The patient is a 64 year old woman with a past medical history of type 2 diabetes, hypertension, hyperlipidemia, hypothyroidism, asthma, and atrial fibrillation. She had a prior history of lower extremity purpuric lesions and ulcerations that responded to high dose steroids many years back. Several skin biopsies revealed both cutaneous vasculitis and thrombotic vasculopathy, an initial bone marrow biopsy was non-diagnostic, and labs indicated a worsening paraproteinemia on UPEP and positive serum cryoglobulins. She presented to an outside hospital with altered mentation, acute renal failure, and suspected pneumonia and cellulitis, and was later transferred to our hospital for further evaluation of progressive necrotic wounds.
On presentation, the patient’s physical exam revealed necrotic tissue of the bilateral knees, fixed areas of non-blanching reticular reddish-blue to purple discoloration of both upper and lower extremities, and scattered petechiae, palpable purpura, and lower extremity ulcers.

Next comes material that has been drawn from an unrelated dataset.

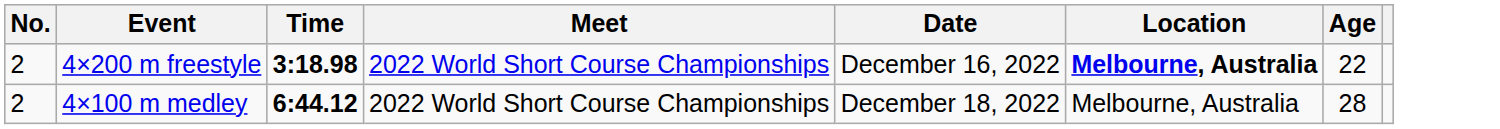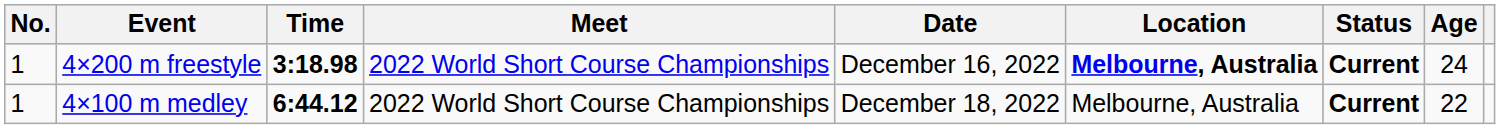+ column: Status | Current | Current
4×200 m freestyle | No.: 2 -> 1
4×200 m freestyle | Age: 22 -> 24
4×100 m medley | No.: 2 -> 1
4×100 m medley | Age: 28 -> 22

Labs were significant for the presence of serum cryoglobulins, elevated serum free kappa to lambda light chain ratio, serum IFE with hypogammaglobulinemia, urine IFE with prominent M spikes and IgG monoclonal protein with kappa light chain specificity, Hgb of 6.5, platelets of 146, peak creatinine of 1.8, prolonged PT of 16.5 and INR of 1.34, and a UA with proteinuria.

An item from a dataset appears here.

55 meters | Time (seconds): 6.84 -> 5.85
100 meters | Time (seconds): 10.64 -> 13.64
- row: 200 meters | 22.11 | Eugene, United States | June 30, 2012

Rheumatology and Hematology-Oncology were consulted during this admission, and a bone marrow biopsy revealed kappa light chain multiple myeloma as the underlying etiology of the patient’s Type 1 cryoglobulinemic vasculitis. A regimen of cyclophosphamide, bortezomib, and dexamethasone was initiated, however treatment was complicated by septic shock and encephalopathy, and ultimately the patient died from complications of her disease.
This case demonstrates the importance of maintaining a broad differential in the setting of worsening cutaneous vasculitis and multi organ failure that includes cryoglobulinemia. When serum cryoglobulins are detected, a thorough evaluation for underlying causes including infectious, rheumatologic, and hematologic etiologies should be pursued. Often, initial evaluation may not yield a cause of cryoglobulinemia. Given that long-term prognosis relies upon rapid diagnosis and treatment of the underlying disease process, close interval follow up and consideration of repeat investigation when paraproteinemia progresses is crucial.